EXERCISE DETAILS >>
Reproduce the divestment announcement from "Teleca divests remaining" up to and including "close before year-end.", substituting "products division" for "product business" throughout.

SOURCE EXTRACT >>

-- Opening Marker --

Teleca divests remaining product business & adjusts guidance
Malmö, Sweden – October 13, 2008 – Teleca, a world-leading supplier of software services to the mobile industry (Nordic Exchange, Small cap: TELC B), today announces the divestment of its product business.
o Teleca divests 95% of its shares in its product business with a related services business in Korea for about SEK 56 million in cash. The transaction is conditioned by fulfillment of some customary conditions. The transaction is expected to close before year-end.
o The net result including transaction cost and provisions is estimated at SEK 25 million. In connection with this transaction combined with the focusing of the company we expect restructuring charges of up to SEK 25 million in Q4 2008 which will offset the net result of SEK 25 million. The restructuring will mainly be related to the discontinued operations. The transaction and the results of the product business will be reported as discontinued operations in Teleca’s Q3 report.
o In total the divestment of the product business will result in an addition of SEK 42 million in cash into Teleca before restructuring charges.
o The market for Teleca’s continuing business is negatively affected by the current trends in global economy. As a consequence Teleca has lowered its expectations for revenues and profit in 2nd half of 2008. Teleca has lowered its guidance for the second half of 2008 from slight negative growth and margin of 5-8% to a new guidance: Teleca expects sales in H2 2008 for continuing business in the range of SEK 470 million to SEK 480 million equal to a decline of 7-9% compared to H1 2008 and an EBIT result between SEK 5 million and a loss of SEK 5 million.
o The sudden dramatic negative change in market sentiment with a very short visibility in combination with the accelerated change in business model to off-shore deliveries have given reason for Teleca to perform an impairment test on goodwill assets. Updated sales numbers for the continuing business as well as cautious underlying assumptions on the growth and the profitability going forward will result in a write-down of the total goodwill with approximately SEK 350 million.
René Svendsen-Tune, President & CEO of Teleca says:
“We have now found an excellent way forward that will create value for our customers, Teleca and the employees in the product business. We can now focus all our efforts on developing our core business of bringing the highest quality of engineering services in wireless technology to our customers around the world.
In our continuing services business we have to accept that the turmoil driven by the financial industry has not left the wireless industry and Teleca unaffected. We experience a weaker market especially in Europe and like in many other industries the visibility to the coming quarters is very limited just now. Our customers are trying to reduce cost and this speaks for increased off-shoring where we are very well positioned. It does however at the same time put pressure on our high-cost sites where we are – partly proactively - losing revenues. Our strategy has been to continually reduce cost for our customers by driving an increasing part of work to off-shore sites. We remain confident and committed to this strategy, but in current environment we have been forced to reduce scale in higher cost countries faster than we can offset it in our off-shore operations and therefore we face a current decline in revenues.
In this environment we expect the demand for off-shore services and outsourcing in general to prevail or increase and we expect our customers to turn to the strongest suppliers who can deliver from a global platform at competitive prices.
We target to increase our investments into building off-shore capability and strengthen our sales and marketing efforts. At the same time we seek to limit the risk in our high cost countries. We have already taken significant steps in this direction including the opening of our first Indian office and the sale of our French subsidiary which was announced at September, 19.
The negative development on the market and the accelerated shift to off-shore supplies force us to lower our guidance for the second half 2008. Further we have revised our assumptions regarding the goodwill recorded in our balance sheet. We are confident however that changes being implemented will pay off in the long-term.”

-- Closing Marker --

DATASET SECTION >>
-- Opening Marker --

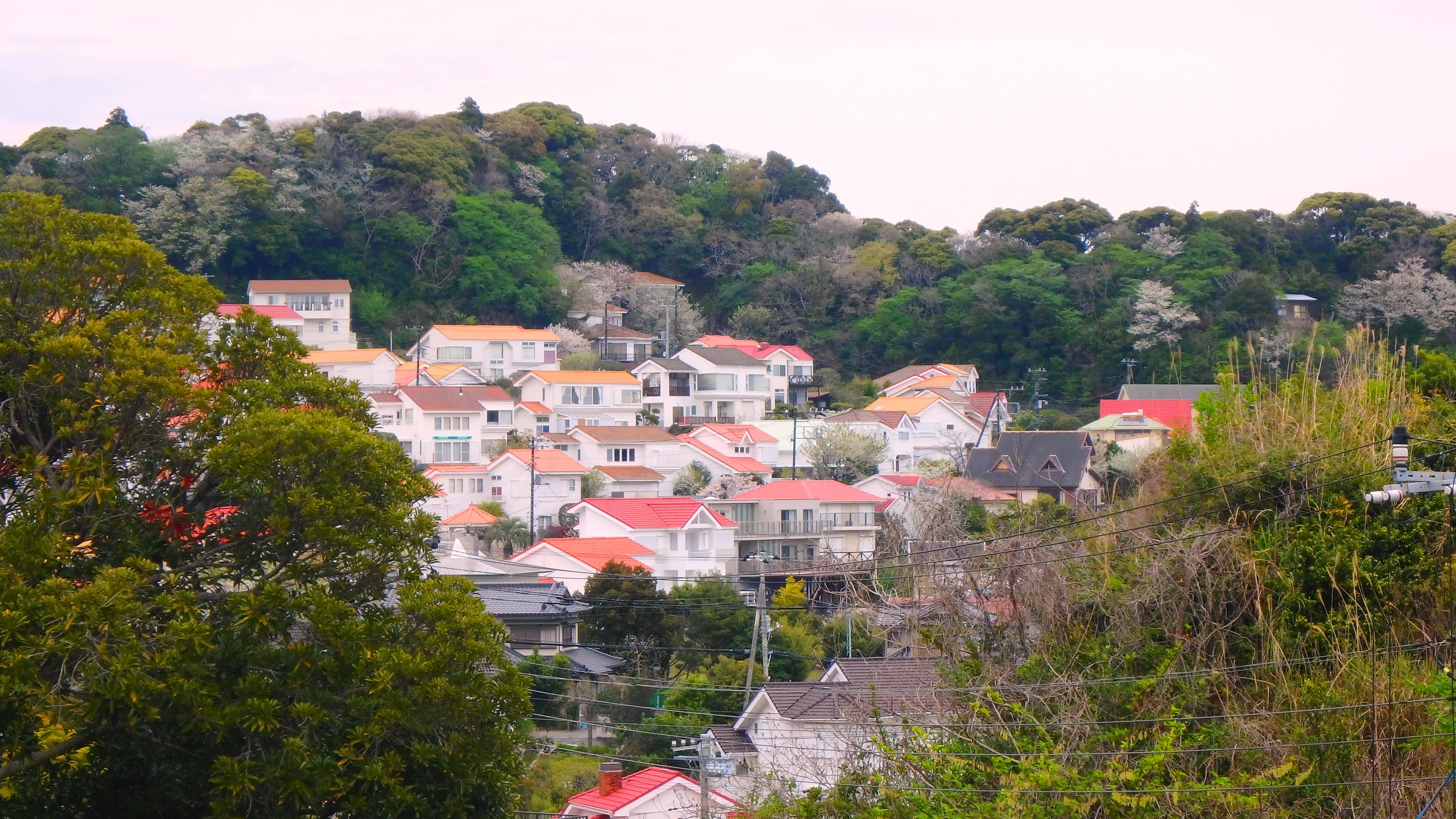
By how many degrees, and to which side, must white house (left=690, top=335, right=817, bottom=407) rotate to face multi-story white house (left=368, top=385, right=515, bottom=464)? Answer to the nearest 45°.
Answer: approximately 45° to its right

-- Closing Marker --

RESPONSE BELOW >>
Teleca divests remaining products division & adjusts guidance
Malmö, Sweden – October 13, 2008 – Teleca, a world-leading supplier of software services to the mobile industry (Nordic Exchange, Small cap: TELC B), today announces the divestment of its products division.
o Teleca divests 95% of its shares in its products division with a related services business in Korea for about SEK 56 million in cash. The transaction is conditioned by fulfillment of some customary conditions. The transaction is expected to close before year-end.